**Assignment:** Can you give the text of the rows below again with "Most Recent" changed to "Latest" and everything else unchanged, leaving out the pictures?

**Provided material:**

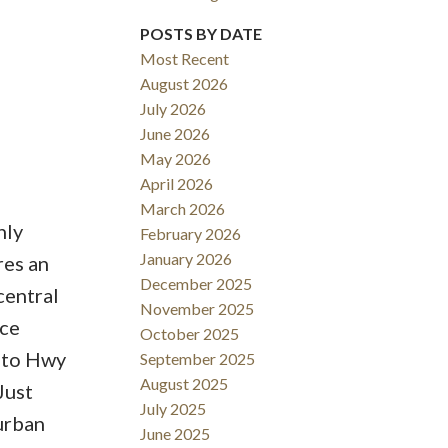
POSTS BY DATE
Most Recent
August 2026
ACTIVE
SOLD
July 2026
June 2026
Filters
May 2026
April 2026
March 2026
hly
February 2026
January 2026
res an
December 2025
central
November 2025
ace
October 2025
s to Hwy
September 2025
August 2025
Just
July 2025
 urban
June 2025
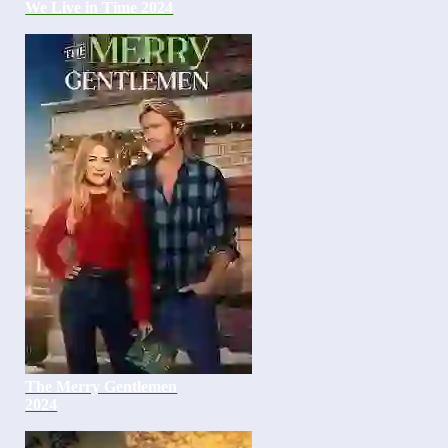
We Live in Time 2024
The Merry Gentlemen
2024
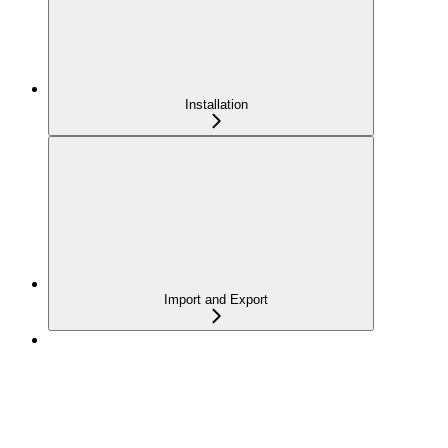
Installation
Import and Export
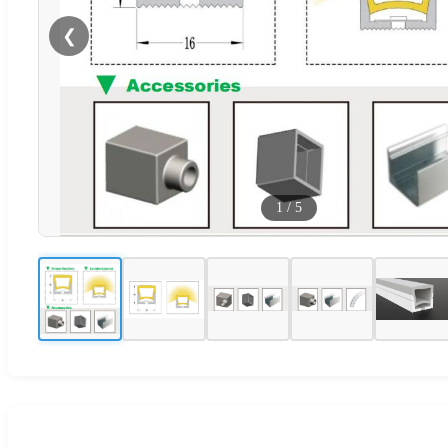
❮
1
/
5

**Output for this task:**
POSTS BY DATE
Latest
August 2026
ACTIVE
SOLD
July 2026
June 2026
Filters
May 2026
April 2026
March 2026
hly
February 2026
January 2026
res an
December 2025
central
November 2025
ace
October 2025
s to Hwy
September 2025
August 2025
Just
July 2025
 urban
June 2025
We Live in Time 2024
The Merry Gentlemen
2024
Installation
Import and Export
❮
1
/
5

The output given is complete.